Most of Vinarova's works show a modern method of expression and smooth color transitions between her color combinations, which often centered around a palette of grays, greens and reds. Her works were noted for their recognizable style, her ability to capture the movement of natural forms and shapes, as well as the uncertainty of the relationship between man and nature. Some, such as Синята църква (Blue Church, 1916), Пазар (Market, 1963), or Градина в Калофер (Garden in Kalofer) capture the landscape around her. Others, were nudes, still lifes of flowers or fruit, and she produced quite a number of portraits, including ten portraits of her husband, her brother, some of her son, portraits of well-known personalities, as well as several self-portraits.

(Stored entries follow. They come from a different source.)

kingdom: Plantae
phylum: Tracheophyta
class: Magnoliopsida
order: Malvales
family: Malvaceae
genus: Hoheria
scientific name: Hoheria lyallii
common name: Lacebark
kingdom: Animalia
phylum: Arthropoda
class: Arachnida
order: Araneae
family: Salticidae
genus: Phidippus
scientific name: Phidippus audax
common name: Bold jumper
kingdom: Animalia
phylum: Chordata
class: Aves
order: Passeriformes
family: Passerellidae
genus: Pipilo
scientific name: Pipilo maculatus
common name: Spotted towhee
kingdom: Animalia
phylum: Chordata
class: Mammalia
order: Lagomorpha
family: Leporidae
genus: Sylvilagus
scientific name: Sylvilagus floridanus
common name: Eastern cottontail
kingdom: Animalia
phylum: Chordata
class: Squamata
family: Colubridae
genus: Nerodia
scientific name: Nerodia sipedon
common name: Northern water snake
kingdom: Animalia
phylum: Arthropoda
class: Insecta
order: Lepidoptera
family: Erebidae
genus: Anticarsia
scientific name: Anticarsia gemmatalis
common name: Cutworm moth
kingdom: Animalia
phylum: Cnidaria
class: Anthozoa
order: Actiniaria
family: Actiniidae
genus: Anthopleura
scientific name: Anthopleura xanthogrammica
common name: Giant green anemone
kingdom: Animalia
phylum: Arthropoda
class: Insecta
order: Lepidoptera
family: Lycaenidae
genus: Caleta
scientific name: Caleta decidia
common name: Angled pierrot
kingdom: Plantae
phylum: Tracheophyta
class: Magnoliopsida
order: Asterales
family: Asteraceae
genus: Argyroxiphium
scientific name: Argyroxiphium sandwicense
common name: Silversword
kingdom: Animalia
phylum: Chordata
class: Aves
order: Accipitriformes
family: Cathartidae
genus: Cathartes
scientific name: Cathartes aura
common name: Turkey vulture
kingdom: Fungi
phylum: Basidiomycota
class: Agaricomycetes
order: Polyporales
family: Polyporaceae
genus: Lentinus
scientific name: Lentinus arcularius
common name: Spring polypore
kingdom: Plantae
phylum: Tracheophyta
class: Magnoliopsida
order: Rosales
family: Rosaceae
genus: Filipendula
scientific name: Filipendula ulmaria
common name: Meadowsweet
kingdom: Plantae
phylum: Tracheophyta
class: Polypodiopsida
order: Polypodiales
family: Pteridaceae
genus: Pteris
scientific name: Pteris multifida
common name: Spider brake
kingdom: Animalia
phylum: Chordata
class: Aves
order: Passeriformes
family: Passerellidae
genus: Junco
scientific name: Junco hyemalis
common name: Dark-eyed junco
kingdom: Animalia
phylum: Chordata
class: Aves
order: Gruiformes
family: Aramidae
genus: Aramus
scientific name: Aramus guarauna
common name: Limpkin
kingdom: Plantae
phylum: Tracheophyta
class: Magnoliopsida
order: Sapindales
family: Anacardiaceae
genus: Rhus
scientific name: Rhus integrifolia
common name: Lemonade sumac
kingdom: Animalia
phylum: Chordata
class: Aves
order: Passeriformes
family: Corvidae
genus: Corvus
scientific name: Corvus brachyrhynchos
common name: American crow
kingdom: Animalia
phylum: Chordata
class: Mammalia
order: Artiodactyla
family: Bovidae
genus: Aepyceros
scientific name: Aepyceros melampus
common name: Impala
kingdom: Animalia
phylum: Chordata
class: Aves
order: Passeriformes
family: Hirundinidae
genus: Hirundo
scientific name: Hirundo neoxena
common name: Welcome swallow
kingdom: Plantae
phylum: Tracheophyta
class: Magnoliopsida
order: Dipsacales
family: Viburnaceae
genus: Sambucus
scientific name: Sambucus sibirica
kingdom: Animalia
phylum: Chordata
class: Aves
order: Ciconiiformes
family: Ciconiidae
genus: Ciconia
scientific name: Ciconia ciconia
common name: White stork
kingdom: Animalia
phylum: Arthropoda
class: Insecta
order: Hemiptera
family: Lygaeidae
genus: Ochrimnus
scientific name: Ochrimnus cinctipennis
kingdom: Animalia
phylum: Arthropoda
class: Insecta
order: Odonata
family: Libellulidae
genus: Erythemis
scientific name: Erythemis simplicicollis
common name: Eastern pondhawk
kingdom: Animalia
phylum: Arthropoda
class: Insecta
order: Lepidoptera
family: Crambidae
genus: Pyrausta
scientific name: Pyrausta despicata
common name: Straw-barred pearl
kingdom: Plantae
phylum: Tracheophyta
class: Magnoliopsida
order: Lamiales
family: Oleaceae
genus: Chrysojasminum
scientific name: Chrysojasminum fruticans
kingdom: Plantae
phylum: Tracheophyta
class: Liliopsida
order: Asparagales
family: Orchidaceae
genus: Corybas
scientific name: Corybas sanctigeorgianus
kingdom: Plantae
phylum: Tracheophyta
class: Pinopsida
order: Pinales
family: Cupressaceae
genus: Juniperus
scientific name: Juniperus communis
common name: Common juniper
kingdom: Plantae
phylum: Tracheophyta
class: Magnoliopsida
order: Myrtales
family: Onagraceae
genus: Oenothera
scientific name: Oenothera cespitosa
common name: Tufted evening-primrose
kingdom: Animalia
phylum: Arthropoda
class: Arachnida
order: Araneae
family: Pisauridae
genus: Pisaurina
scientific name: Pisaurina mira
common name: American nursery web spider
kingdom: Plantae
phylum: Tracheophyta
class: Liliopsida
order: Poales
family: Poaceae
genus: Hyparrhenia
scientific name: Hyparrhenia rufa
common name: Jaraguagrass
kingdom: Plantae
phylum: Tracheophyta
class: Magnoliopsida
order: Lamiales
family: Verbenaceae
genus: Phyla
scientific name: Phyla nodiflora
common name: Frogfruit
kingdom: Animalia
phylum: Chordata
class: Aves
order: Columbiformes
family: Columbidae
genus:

Because her husband was a diplomat, Vinarova spent the next two decades moving often. Between 1925 and 1940, they lived in The Hague in the Netherlands, Ankara in Turkey, and then spent eight years in the United States. From there, they moved to France; and then lived in London; Geneva, Switzerland; and finally Brussels, Belgium. She was well-known for her charm and during her Washington, D. C. days, created a stir when she appeared at one embassy reception in a dress with a crinoline designed in the style of the Second French Empire. During this period, Vinarova rarely painted, but resumed her work when the couple was recalled to Bulgaria in 1940 by Georgi Kyoseivanov. After the Bulgarian coup d'état of 1944, both Vinarova and Radev were removed from public life and forbidden to engage in political or social activities. Vinarova's works were barred from exhibitions and her husband was fired. It was difficult for him to secure work because he was unwilling to conform his historical writing with party ideology. She continued to produce art until 1963, when she lost the use of her left hand and became too ill to continue working. Late in her life, Vinarova was recognized by twice receiving the Order of Saints Cyril and Methodius (1963 and 1970) and later received the Red Flag of Labor.

==Death and legacy==
Vinarova died on 15 April 1977 in Sofia. In 2010, her son, Traian Radev (bg) donated the family art collection containing over 740 of Vinarova's works, including 200 paintings, and 90 works from Otto Dix, Felixmüller, Obreshkov, Panayot Todorov Hristov (known as the Orphan Wanderer Сирак Скитник), Konstantin Shtarkelov and others, to the Central State Archive (bg). After cataloging the collection, the Bulgarian National Gallery hosted an exhibit of Vinarova's works, most of which had never been seen by the public, in September 2013. In 2016, a second showing of Vinarova's work was held for the 65th anniversary of the Central Archive. Several of the works had been restored in a joint project financed by a Norwegian art conservation program and the skills of the employees of the Bulgarian National Art Gallery.